> [ARTICLE]:
You are viewing a plain text version of this content. The canonical link for it is here.
Posted to issues@activemq.apache.org by "Markus Meierhofer (Jira)" <ji...@apache.org> on 2020/11/05 15:31:00 UTC
[jira] [Comment Edited] (ARTEMIS-2870) CORE connection failure sometimes doesn't cleanup sessions

    [ https://issues.apache.org/jira/browse/ARTEMIS-2870?page=com.atlassian.jira.plugin.system.issuetabpanels:comment-tabpanel&focusedCommentId=17226771#comment-17226771 ] 

Markus Meierhofer edited comment on ARTEMIS-2870 at 11/5/20, 3:30 PM:
----------------------------------------------------------------------

Hello!

 

We unfortunately still couldn't reproduce the issue with Artemis version 2.15.0 with any test script, but we experienced the issue occurring on a production site (version 2.15.0) again.

We tried to document the scenario as detailed as possible, so that the issue may be easier to find.

 

How the issue was traced in the Artemis Management Console

When checking the "Queues" section, we sorted by "Consumer Count" and saw that there are multiple consumers connected on many of the queues.
 This is usually not possible in our system as we use the JMS abstraction where there's only one consumer per queue:

!multiple_consumers_per_queue.png!

We listed the "Consumers" of a specific queue (Note the Remote Address "10.0.0.2:46822", which we will refer to later in the artemis logs):

!consumer_list_for_one_queue.png!

We inspected the oldest session in the list, "16edc17c..." (note the connection ID 7efb3c90):

!session_with_connection_id.png!

When clicking on the connection ID (searching for a connection with ID 7efb3c90), no connection was found:

!connection_nonexistent.png!

Also, we checked the list of all connection, the connection with ID 7efb3c90 is not present there:

!all_connections_list.png!

 

*How the issue can be traced in the broker logs*

In the broker logs, we checked the dead connection via its Remote Address (is the same for every session in that connection) "10.0.0.2:46822".
 We were able to find a log line stating that the connection was closed, but there were no following lines mentioning that the sessions for this connection were cleaned up.

> [MATERIAL SHOWN]:
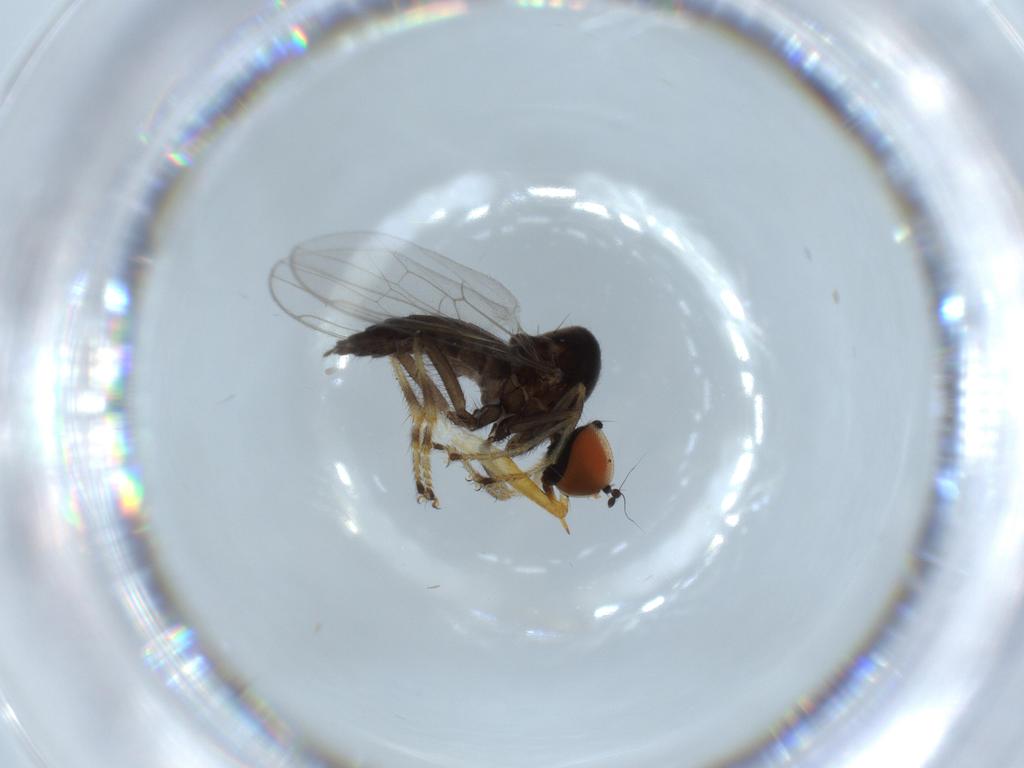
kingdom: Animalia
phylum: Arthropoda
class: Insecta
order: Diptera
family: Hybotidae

...

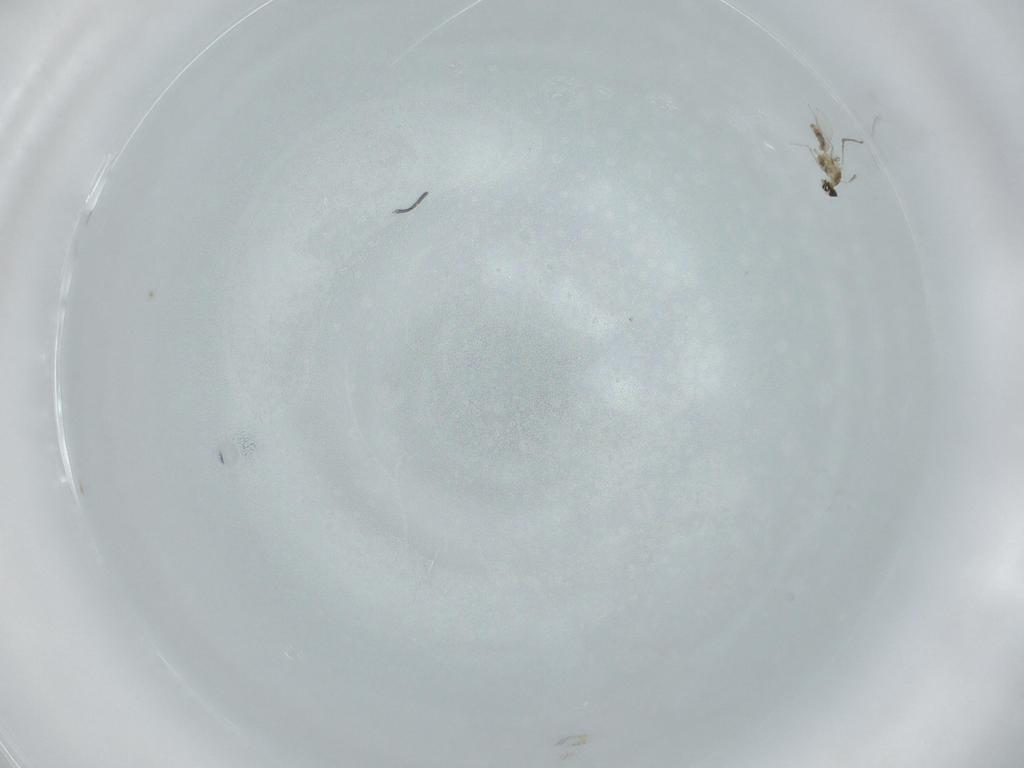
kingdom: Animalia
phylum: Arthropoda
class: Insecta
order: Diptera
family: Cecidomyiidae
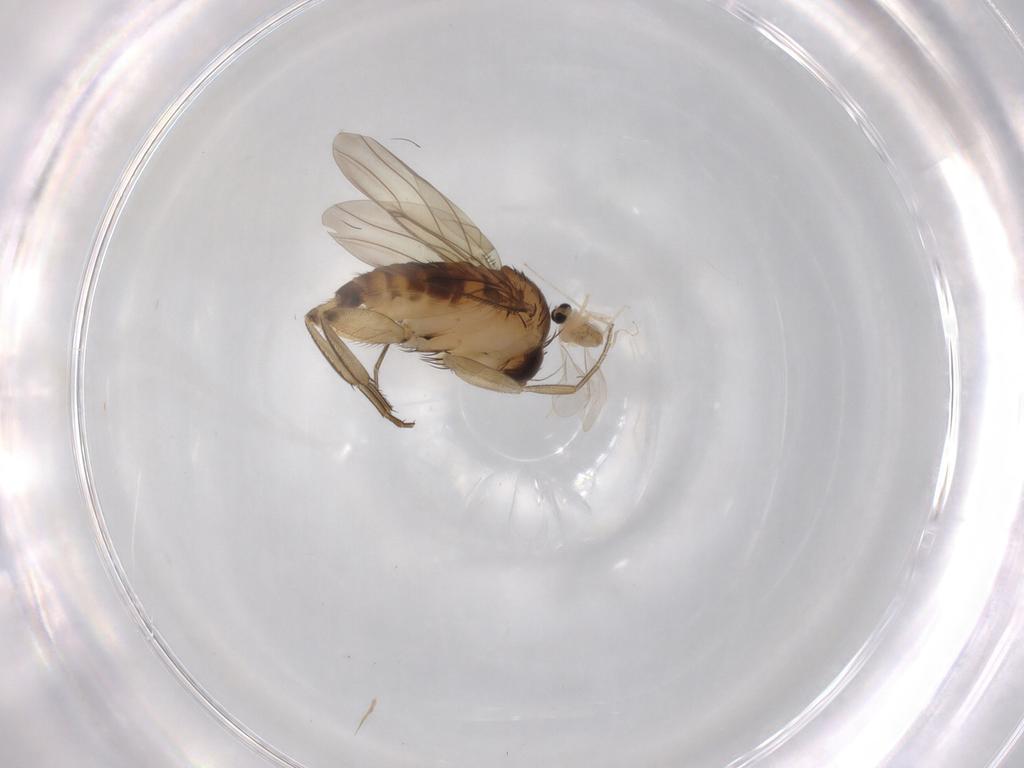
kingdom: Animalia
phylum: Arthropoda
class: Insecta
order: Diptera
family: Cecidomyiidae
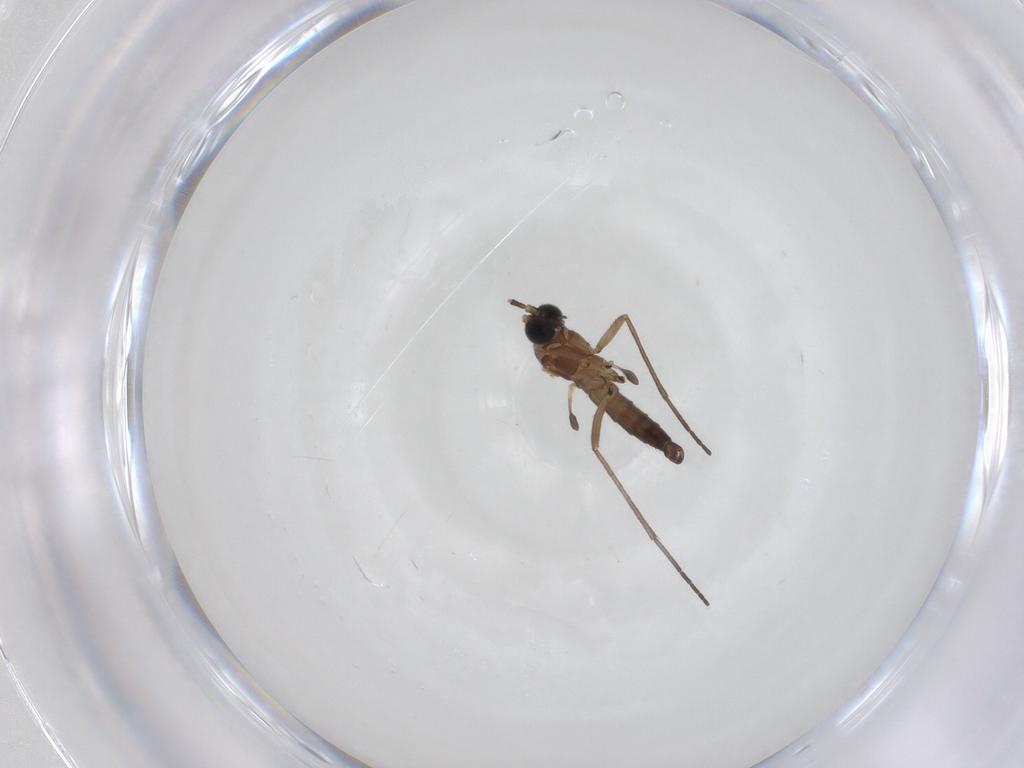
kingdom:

> [REQUIREMENT 1]: Rewrite the part of the Artemis issue comment that opens with the words containing "Markus Meierhofer edited" and closes with "(version 2.15.0) again.", putting "customer site" in place of "production site".
> [REQUIREMENT 2]: Say whether each statement agrees with the Artemis issue comment, answering yes or no and quoting the deciding words: (a) The issue was reproduced with a test script on Artemis version 2.15.0. (b) The connection with ID 7efb3c90 was missing from the list of all connections. (c) The broker logs showed the sessions for the dead connection being cleaned up.

> [FULL OUTPUT 1]:
Markus Meierhofer edited comment on ARTEMIS-2870 at 11/5/20, 3:30 PM:
----------------------------------------------------------------------

Hello!

 

We unfortunately still couldn't reproduce the issue with Artemis version 2.15.0 with any test script, but we experienced the issue occurring on a customer site (version 2.15.0) again.

> [FULL OUTPUT 2]:
(a) No: "We unfortunately still couldn't reproduce the issue with Artemis version 2.15.0 with any test script"
(b) Yes: "the connection with ID 7efb3c90 is not present there"
(c) No: "there were no following lines mentioning that the sessions for this connection were cleaned up"